The committee also recommended cutting the dramatic arts bachelor’s degree and replacing it with an 18-hour concentration in the Professional English program.
However, the full board decided Thursday to postpone cutting the programs, saying trustees need more information on the impacts the cuts would have on the university.
Academic Affairs Committee Vice Chair Doris Helms said she had voted to cut the programs “reluctantly,” because she wasn’t sure what would happen to faculty in the programs and what effect the cuts would have on the university’s overall academic strategy.
“Yes, we do need program elimination,” Helms said. “We're a small school. We don't have enough students to have as many programs as we have. I have no question about that. As a matter of fact, I think that these programs probably do need to be eliminated, but I really feel uncomfortable without understanding what's going to happen once they are.”

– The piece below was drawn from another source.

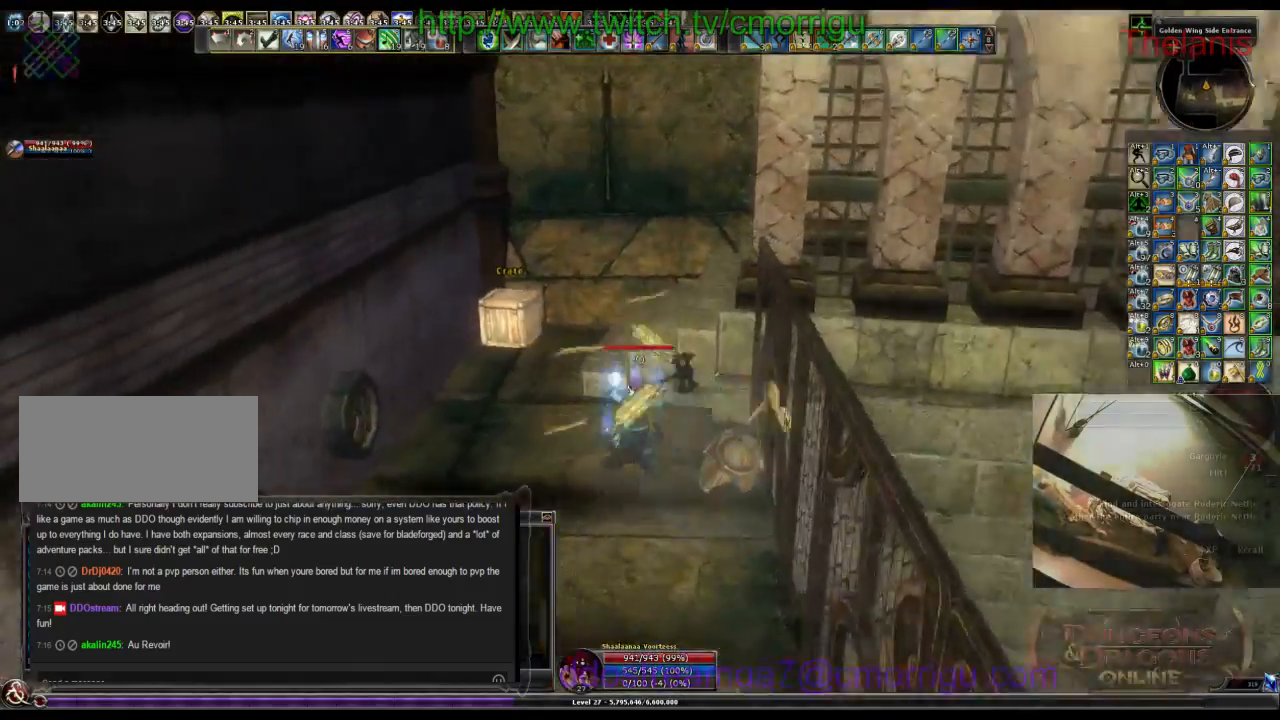
{"keys": ["w"], "events": [[300, "a", "up"]]}
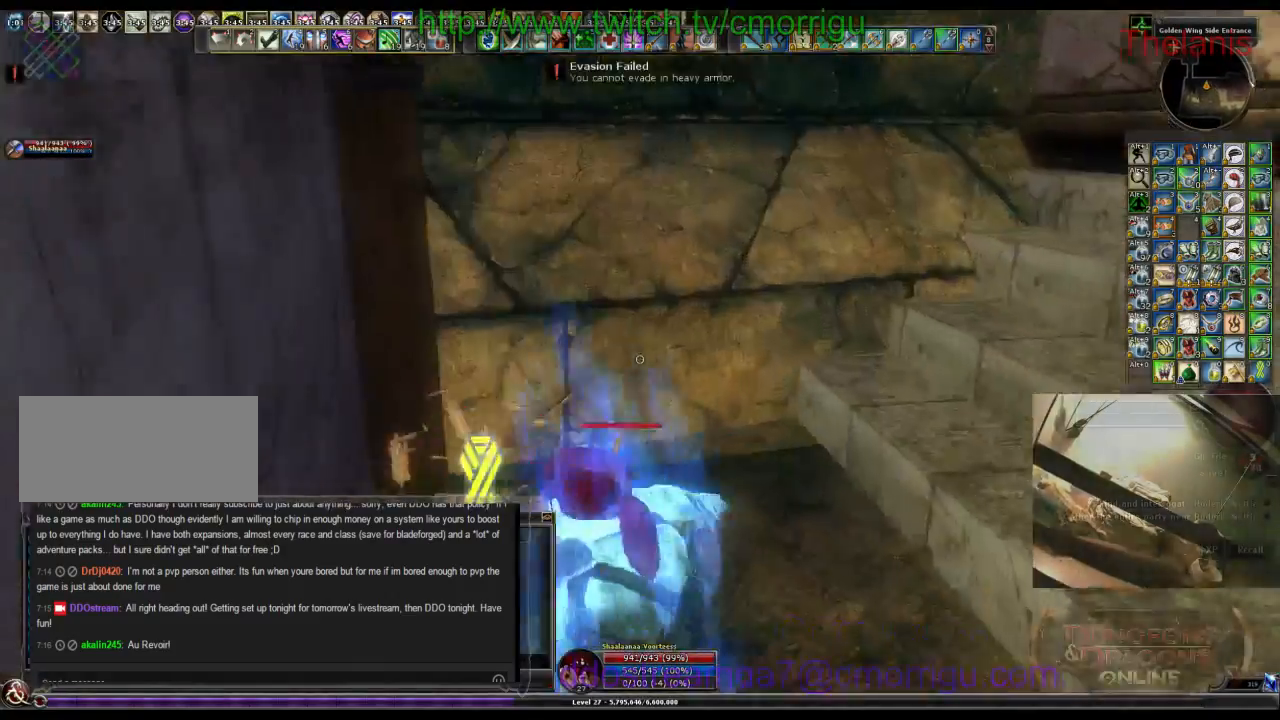
{"keys": ["w"], "events": [[300, "d", "down"], [500, "d", "up"]]}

Helms said some of her concerns might be answered by President Alexander Conyers’s strategic plan for the university.
“You don't have a strategic plan yet,” Helms said. “We haven't seen it. I have no idea where the university is going in terms of what we're going to really be emphasizing, what we're not going to be. And I really felt that I needed to see the context of what would happen, for instance, to the African American studies program, if you eliminate history, where are the faculty going to go? What are we really thinking about in the context of the whole?”
Helms also said she felt there had not been enough communication between university administration and faculty on the programs.
At least 12.5 students must be enrolled in an undergraduate program, with eight having completed the degree, within five years to meet the commission’s standards for productivity, according to commission policy documents.
Many of the programs identified by the academic commission average between 5 and 10 students enrolled, with land surveying averaging 0.8 students. Conyers said some of the programs that would be cut have had one graduate in five years.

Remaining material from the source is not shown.